Now obviously i could set a maximum size for the input queue (somewhere between 1 and 2 update's worth?) and simply discard anything that doesn't fit in the queue. This would stop it looking delayed but then i run the risk of missing crucial input. I might miss a jump command, for example, which would make the game feel buggy.

So then i was thinking maybe we look through the input we're going to discard before discarding it and see if there are any jump commands... and then i thought this was getting a little complicated and maybe i should make a forum post... and here we are.

What would be your guys' advice on how to solve this?

Many thanks in advance for any replies smile.png


All the client input is played back faithfully but 500ms later than it should be.

What would be your guys' advice on how to solve this?

Time stamps are awesome. Every machine can even be different, the sever just needs to figure out what the machine's offset is, then adjust accordingly.

We'll take your scenario, the server does not receive any packets for a while, then receives in rapid succession a bunch of packets with older time stamps. The client said "event happened at 37.614 seconds in to the game", but the server is now at 38.215.

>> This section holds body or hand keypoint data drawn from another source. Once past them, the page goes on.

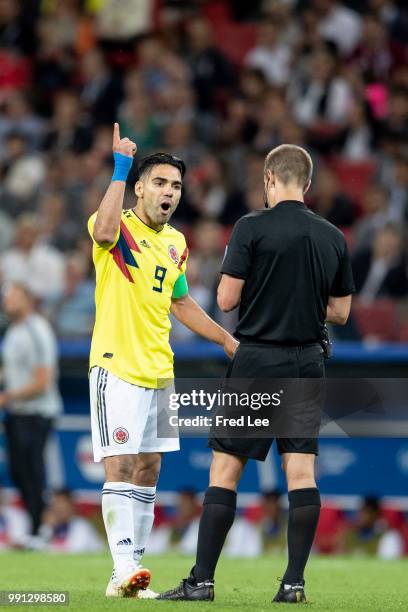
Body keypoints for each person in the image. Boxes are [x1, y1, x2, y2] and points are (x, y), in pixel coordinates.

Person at [158, 144, 355, 603]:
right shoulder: (332, 236)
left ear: (270, 177)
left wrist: (270, 291)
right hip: (307, 361)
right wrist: (302, 296)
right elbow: (341, 312)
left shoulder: (250, 226)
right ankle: (293, 585)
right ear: (305, 183)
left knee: (226, 469)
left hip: (258, 361)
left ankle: (202, 581)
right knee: (301, 471)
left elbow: (226, 300)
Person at [87, 123, 238, 599]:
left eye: (175, 185)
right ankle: (124, 568)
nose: (169, 191)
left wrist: (226, 342)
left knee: (150, 468)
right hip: (116, 365)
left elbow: (182, 304)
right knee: (121, 464)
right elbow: (106, 231)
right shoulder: (114, 225)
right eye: (159, 183)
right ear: (139, 188)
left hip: (159, 369)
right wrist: (120, 165)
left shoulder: (175, 243)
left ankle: (129, 572)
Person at [0, 282, 63, 540]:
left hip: (37, 412)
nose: (7, 301)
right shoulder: (13, 331)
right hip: (17, 412)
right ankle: (35, 524)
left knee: (33, 470)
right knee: (17, 470)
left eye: (12, 296)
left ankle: (40, 528)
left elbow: (43, 379)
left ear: (27, 299)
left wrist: (7, 396)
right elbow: (11, 371)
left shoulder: (38, 330)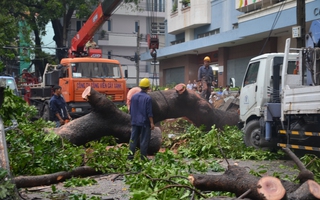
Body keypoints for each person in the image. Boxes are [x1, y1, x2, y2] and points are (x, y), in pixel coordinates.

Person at [128, 78, 155, 160]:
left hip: (135, 122)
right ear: (148, 87)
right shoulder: (148, 98)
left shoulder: (134, 97)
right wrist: (152, 123)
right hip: (144, 123)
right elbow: (149, 112)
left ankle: (130, 158)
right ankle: (143, 158)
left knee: (133, 140)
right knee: (144, 141)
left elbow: (131, 110)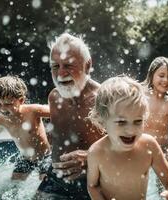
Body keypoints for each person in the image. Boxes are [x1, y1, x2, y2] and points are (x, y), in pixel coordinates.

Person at [87, 76, 168, 200]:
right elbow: (92, 186)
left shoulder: (149, 145)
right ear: (102, 121)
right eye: (121, 122)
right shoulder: (97, 153)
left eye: (138, 121)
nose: (131, 130)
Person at [36, 33, 103, 199]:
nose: (60, 74)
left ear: (87, 66)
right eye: (55, 66)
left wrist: (90, 158)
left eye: (68, 65)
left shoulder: (105, 100)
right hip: (55, 179)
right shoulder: (54, 97)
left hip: (94, 183)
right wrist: (46, 166)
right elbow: (57, 136)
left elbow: (133, 148)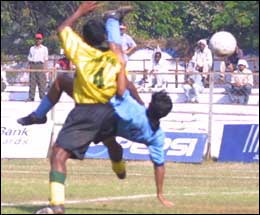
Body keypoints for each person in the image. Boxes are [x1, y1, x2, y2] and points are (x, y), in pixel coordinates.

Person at [18, 3, 173, 213]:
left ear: (85, 40)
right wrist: (114, 21)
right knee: (64, 83)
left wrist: (80, 12)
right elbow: (123, 85)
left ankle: (56, 207)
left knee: (58, 155)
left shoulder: (82, 52)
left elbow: (62, 29)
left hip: (87, 110)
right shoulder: (116, 56)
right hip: (109, 112)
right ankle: (118, 168)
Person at [27, 33, 49, 101]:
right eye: (37, 39)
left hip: (40, 65)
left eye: (39, 39)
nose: (38, 40)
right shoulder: (32, 48)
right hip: (33, 65)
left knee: (42, 82)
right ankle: (31, 97)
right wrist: (29, 67)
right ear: (35, 39)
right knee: (32, 82)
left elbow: (46, 59)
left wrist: (46, 68)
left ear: (42, 40)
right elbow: (29, 58)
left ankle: (42, 97)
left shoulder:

Exactly how you deal with older packets is up to you. It is one of many decisions that end up giving every game a unique feel.

If you have a sliding window where you roll back the simulation, you might decide the event is still within your resimulate window, or you might decide it is too stale. If you are not doing a resimulation-based server you might decide that even though the events are stale they should still be processed, adding them to the queue at the server's current time. Or you might decide they are too old and are no longer relevant. You might have a table of all the events with the time before they expire, some events (e.g. quit game) never expire, other events (e.g. shots fired, jump, crouch) expire after some number of milliseconds specified on their respective row of the data.

Or you might have some other solution appropriate for your game.